The data:
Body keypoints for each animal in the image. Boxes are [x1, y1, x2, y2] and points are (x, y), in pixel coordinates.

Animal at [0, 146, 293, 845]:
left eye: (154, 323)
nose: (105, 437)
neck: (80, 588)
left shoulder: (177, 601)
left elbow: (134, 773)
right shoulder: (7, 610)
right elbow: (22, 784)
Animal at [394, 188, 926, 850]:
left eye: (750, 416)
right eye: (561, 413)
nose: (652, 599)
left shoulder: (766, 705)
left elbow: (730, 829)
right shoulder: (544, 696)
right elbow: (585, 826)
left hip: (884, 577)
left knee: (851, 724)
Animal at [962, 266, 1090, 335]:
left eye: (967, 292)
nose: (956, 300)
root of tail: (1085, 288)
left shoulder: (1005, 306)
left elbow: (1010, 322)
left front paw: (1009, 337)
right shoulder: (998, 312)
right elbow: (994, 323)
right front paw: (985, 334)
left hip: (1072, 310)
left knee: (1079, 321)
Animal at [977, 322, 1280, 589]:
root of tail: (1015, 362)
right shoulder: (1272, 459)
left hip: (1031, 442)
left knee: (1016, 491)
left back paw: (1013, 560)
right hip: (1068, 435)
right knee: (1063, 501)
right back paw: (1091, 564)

...

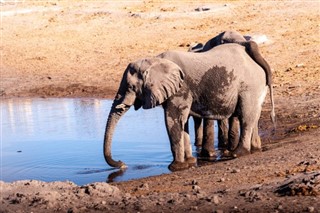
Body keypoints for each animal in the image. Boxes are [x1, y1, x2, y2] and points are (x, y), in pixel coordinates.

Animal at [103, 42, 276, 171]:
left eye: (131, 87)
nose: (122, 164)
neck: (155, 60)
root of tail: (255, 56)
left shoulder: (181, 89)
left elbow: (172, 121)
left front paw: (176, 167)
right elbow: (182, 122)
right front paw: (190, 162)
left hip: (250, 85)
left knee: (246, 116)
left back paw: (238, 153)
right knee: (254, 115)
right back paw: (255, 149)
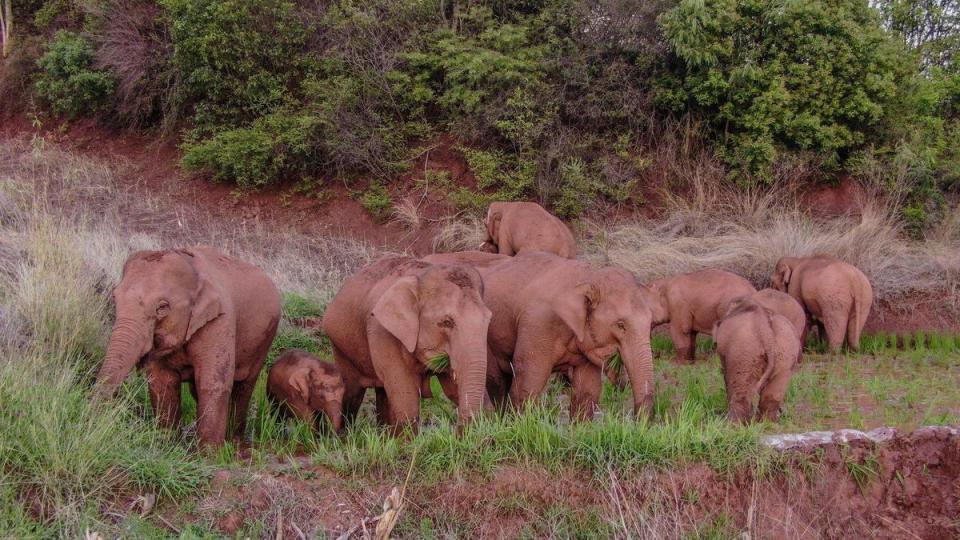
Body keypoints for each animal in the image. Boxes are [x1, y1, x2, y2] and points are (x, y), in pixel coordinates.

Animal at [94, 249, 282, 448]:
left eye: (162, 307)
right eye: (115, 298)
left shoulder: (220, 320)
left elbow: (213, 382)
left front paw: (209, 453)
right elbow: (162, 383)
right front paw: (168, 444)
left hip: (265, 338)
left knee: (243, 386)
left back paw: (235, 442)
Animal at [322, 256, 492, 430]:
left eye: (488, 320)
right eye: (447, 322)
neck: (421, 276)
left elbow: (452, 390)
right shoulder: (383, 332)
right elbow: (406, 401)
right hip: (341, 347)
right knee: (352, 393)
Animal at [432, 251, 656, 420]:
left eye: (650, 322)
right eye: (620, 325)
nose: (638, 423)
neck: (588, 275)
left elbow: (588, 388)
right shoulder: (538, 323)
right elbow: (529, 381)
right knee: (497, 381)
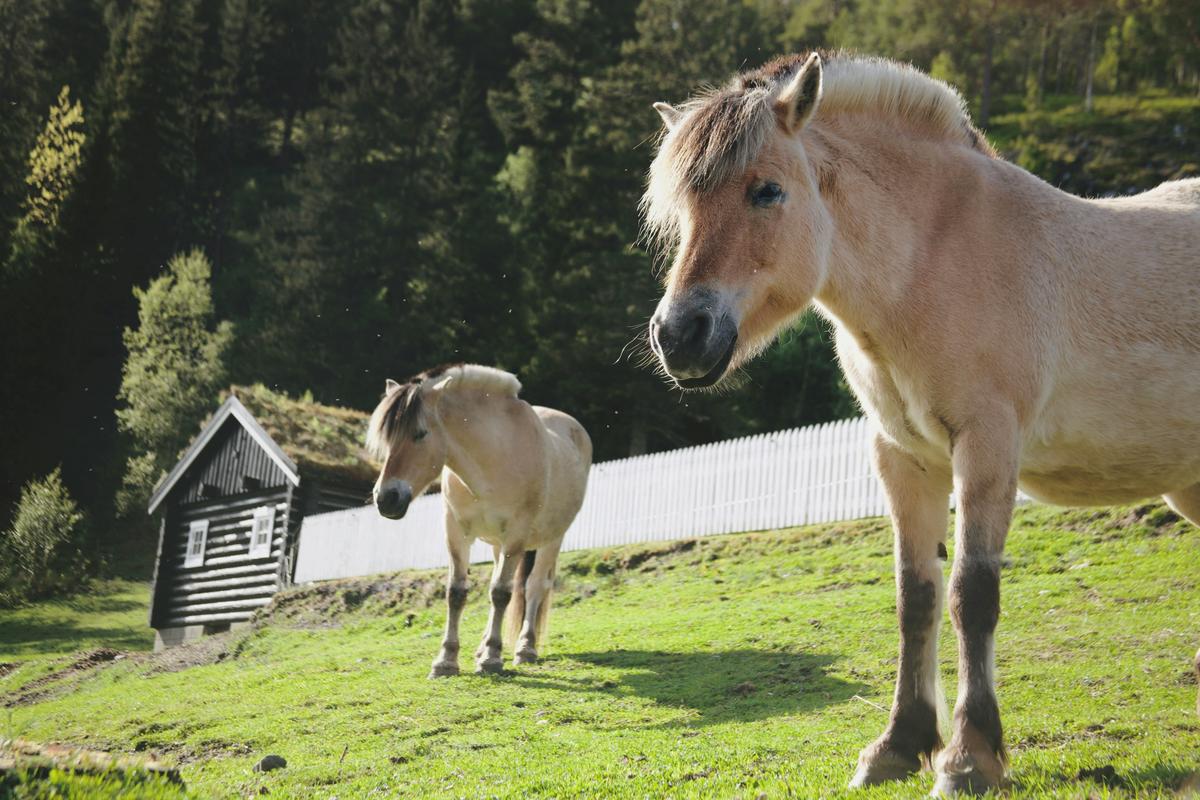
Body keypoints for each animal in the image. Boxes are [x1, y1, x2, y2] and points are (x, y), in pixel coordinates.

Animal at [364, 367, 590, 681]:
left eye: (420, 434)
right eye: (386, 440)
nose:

---

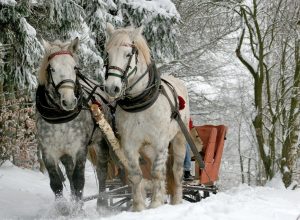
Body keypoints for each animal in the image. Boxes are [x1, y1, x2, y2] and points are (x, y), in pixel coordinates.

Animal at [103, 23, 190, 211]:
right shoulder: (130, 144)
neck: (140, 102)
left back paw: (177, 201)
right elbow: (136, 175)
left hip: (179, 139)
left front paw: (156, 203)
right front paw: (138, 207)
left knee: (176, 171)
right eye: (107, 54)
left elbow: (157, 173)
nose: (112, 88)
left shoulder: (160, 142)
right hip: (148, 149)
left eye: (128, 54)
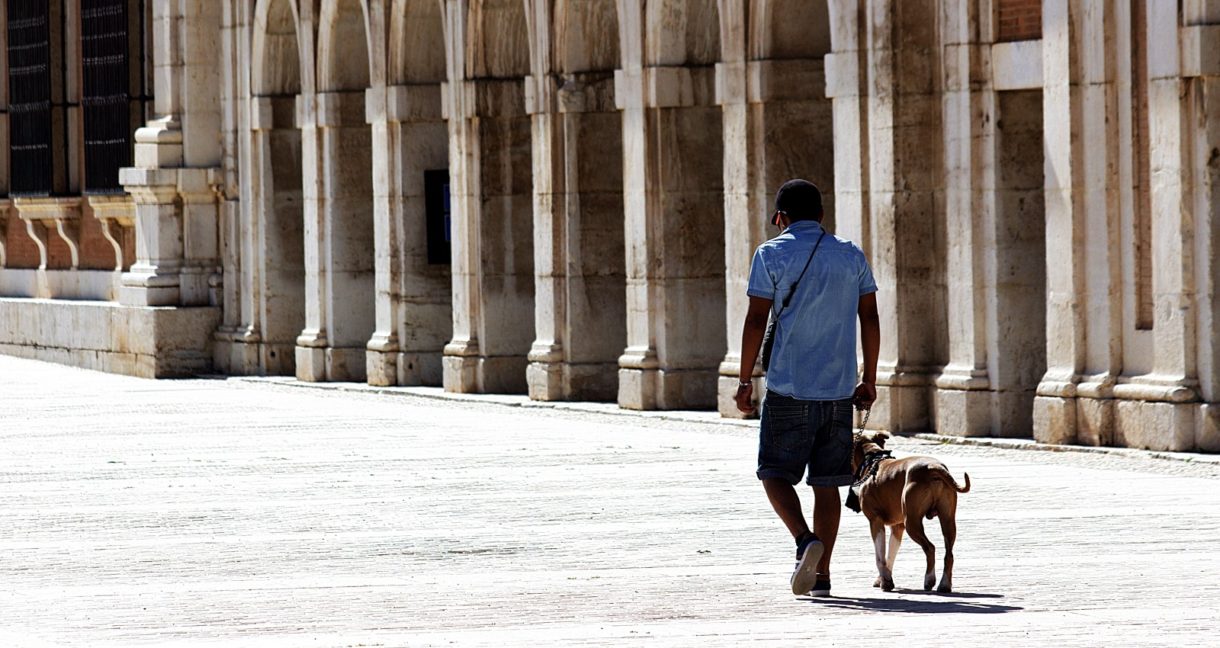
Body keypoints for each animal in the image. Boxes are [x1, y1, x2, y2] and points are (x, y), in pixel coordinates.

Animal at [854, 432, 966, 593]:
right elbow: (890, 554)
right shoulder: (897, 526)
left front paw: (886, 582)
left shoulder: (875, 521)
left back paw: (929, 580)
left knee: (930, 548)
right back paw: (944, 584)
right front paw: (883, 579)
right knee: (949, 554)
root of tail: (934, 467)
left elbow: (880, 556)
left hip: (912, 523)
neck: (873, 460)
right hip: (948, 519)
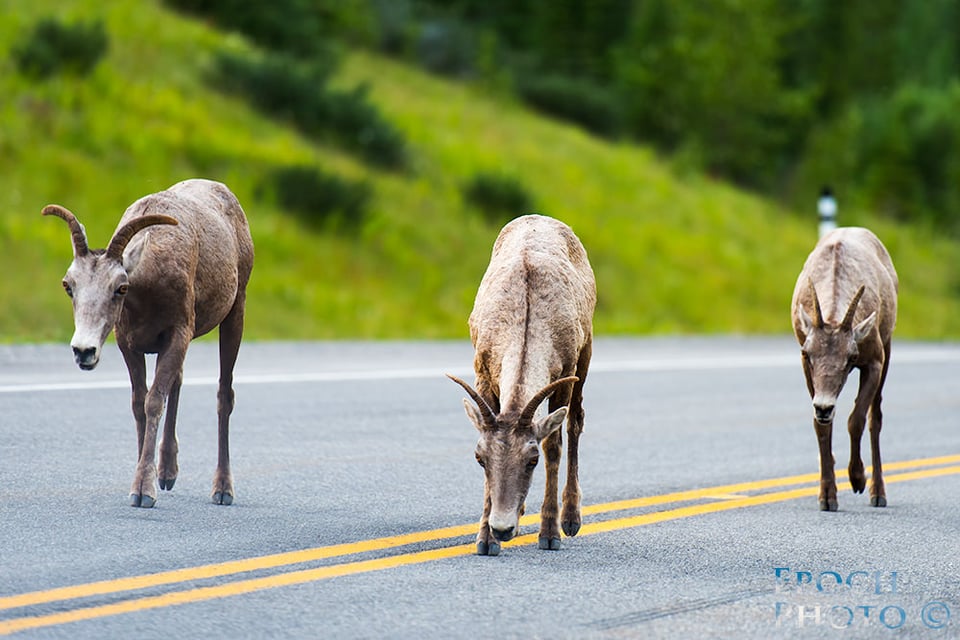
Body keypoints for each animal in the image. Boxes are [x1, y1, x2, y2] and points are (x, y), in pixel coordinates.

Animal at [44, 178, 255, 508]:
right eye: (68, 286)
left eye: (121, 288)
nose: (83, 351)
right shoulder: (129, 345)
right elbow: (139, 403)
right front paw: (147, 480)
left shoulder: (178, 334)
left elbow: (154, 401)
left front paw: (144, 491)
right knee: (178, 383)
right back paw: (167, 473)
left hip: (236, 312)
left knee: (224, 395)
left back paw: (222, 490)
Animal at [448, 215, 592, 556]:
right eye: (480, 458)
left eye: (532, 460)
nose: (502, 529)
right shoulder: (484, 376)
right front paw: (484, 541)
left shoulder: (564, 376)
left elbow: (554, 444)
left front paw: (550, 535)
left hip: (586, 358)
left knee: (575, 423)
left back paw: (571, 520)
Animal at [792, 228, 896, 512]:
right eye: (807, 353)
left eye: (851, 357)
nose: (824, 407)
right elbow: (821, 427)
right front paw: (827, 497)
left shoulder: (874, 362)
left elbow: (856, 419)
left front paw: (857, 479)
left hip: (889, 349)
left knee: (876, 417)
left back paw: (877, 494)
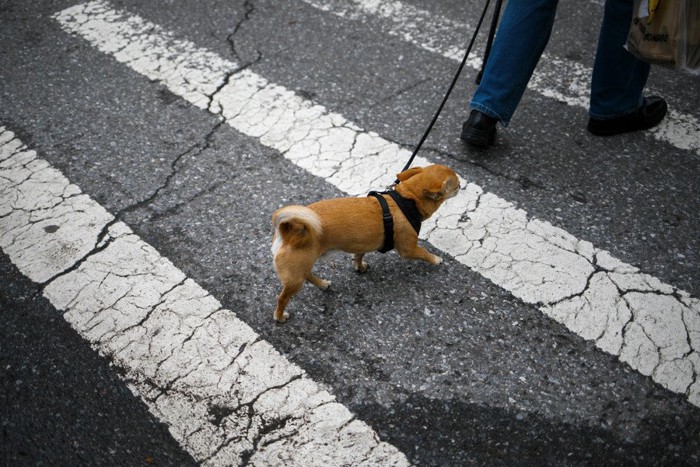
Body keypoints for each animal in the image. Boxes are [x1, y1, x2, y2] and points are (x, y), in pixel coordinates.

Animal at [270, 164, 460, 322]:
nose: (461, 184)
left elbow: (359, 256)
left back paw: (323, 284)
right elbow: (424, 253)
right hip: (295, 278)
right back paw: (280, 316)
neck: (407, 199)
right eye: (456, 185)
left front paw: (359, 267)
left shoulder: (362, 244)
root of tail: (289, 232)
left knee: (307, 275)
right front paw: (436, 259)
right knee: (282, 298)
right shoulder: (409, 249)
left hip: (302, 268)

What is expected: What are the lines above, starting at the one with "right shoulder: (484, 376)" and ending at the one with "left eye: (851, 357)"? Give them again exactly, and only them.

Exercise answer:
right shoulder: (484, 376)
right front paw: (484, 541)
left shoulder: (564, 376)
left elbow: (554, 444)
left front paw: (550, 535)
left hip: (586, 358)
left knee: (575, 423)
left back paw: (571, 520)
Animal at [792, 228, 896, 512]:
right eye: (807, 353)
left eye: (851, 357)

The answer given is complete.